Bartok’s Allegro vivace finale brings folk-song into prominence, although its presence is more in shape than actuality.  Here, the ASQ kept to rational, sensible speeds, driving through the asymmetric dance rhythms, then prepared to dedicate space to interludes like the Adagio at bar 94 with its luminous, unexpected C Major concluding chord.  Later, the group revealed a fine line in communal restraint when confronted with the ppp sotto voce passage at bar 330 – momentary linear wisps before the leap towards the fifth-rich finish line.  Yes, the movement is long-winded, the restatements can border on hectoring, but this interpretation was carefully spelled out, elegant in its vehemence and negotiated with minimal scraping.

This work showed once again what a splendid space the Murdoch Hall is for chamber music, the quartet’s sound during the Bartok clear even to the back of the stalls.  This aid to focus proved even more useful in Beethoven’s Op. 56 in F Major which, more than the Hungarian master’s score, is prolix.  Nevertheless, even the sprawling first Allegro slipped by smoothly, animated by first violin Dale Barltrop‘s polished upper line; what I like about this player’s chamber music work is his lack of fluster – everything seems to fly into place and phrases are properly finished, given their full weight.
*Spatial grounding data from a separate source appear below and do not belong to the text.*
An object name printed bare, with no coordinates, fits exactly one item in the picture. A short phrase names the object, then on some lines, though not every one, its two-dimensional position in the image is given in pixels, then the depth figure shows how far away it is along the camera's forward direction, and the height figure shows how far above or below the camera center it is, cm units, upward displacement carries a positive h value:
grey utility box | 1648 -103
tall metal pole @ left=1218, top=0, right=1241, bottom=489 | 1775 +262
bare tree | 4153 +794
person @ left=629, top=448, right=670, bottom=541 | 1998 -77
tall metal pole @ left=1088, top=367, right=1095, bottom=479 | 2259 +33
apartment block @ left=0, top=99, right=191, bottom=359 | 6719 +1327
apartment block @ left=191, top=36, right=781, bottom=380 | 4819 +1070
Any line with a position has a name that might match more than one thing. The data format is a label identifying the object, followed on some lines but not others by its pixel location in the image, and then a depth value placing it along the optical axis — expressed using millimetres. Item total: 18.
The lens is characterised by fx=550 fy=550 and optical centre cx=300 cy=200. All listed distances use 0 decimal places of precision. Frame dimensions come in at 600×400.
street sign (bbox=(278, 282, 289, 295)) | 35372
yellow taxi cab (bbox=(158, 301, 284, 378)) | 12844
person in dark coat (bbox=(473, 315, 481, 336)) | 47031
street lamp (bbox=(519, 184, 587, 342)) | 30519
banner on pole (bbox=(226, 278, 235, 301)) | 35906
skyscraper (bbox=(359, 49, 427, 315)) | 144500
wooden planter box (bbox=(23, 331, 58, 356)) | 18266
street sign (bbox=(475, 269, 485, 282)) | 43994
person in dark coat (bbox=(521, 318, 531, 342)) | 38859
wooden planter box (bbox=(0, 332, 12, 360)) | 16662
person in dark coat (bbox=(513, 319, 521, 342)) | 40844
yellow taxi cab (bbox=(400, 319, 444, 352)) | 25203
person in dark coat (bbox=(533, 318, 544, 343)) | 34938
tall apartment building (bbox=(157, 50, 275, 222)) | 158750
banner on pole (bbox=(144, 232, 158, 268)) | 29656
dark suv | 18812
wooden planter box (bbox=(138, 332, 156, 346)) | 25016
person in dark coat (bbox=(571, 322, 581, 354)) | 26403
Beethoven’s scherzo juxtaposes sledgehammer force with featherweight passages as in the last 22 bars or so.  It’s about at this point that the composer’s insistence on pounding the message home starts to test your tolerance.  The problem is that, no matter how expert the players, not much can be done to alleviate the fact that Beethoven is beating you around the ears while he nails his matter home.  The assault is less aggressive in the following Adagio (which thankfully was taken at a mobile pace rather than dead slow) but again the work is garrulous and the players showed occasional indications of fatigue.

Many commentators find this quartet’s second half fails to live up to the majestic assurance of its first movements but I can’t find any decrease in inspiration, even in the jaunty theme that Beethoven employs as the basis for his finale.  Yes, it kicks off yet another long sequence of paragraphs but the pressure on an audience is more benign.  Not so for the performers and they were stretched by the movement’s sheer doggedness, as in passages like that beginning at bar 141 which doesn’t loosen its rhythmic grip for some time; the trouble is that the harmonic motion is often close to sedentary and the concluding Presto rush always comes as a relief.

In a certain sense, this quartet was a beginning.  It signified a break with the style of Beethoven’s preceding Op. 18 set of six works; his new field of endeavour in this form was more daring in form and emotional challenge.  As well, the demands on executants are greater, not just in stamina but in individual mastery and responsibility to the ensemble itself.  You had to be favourably impressed by the ASQ’s outlining of the score and their engagement with its challenges but I came away with more respect for the workers than enjoyment of the experience.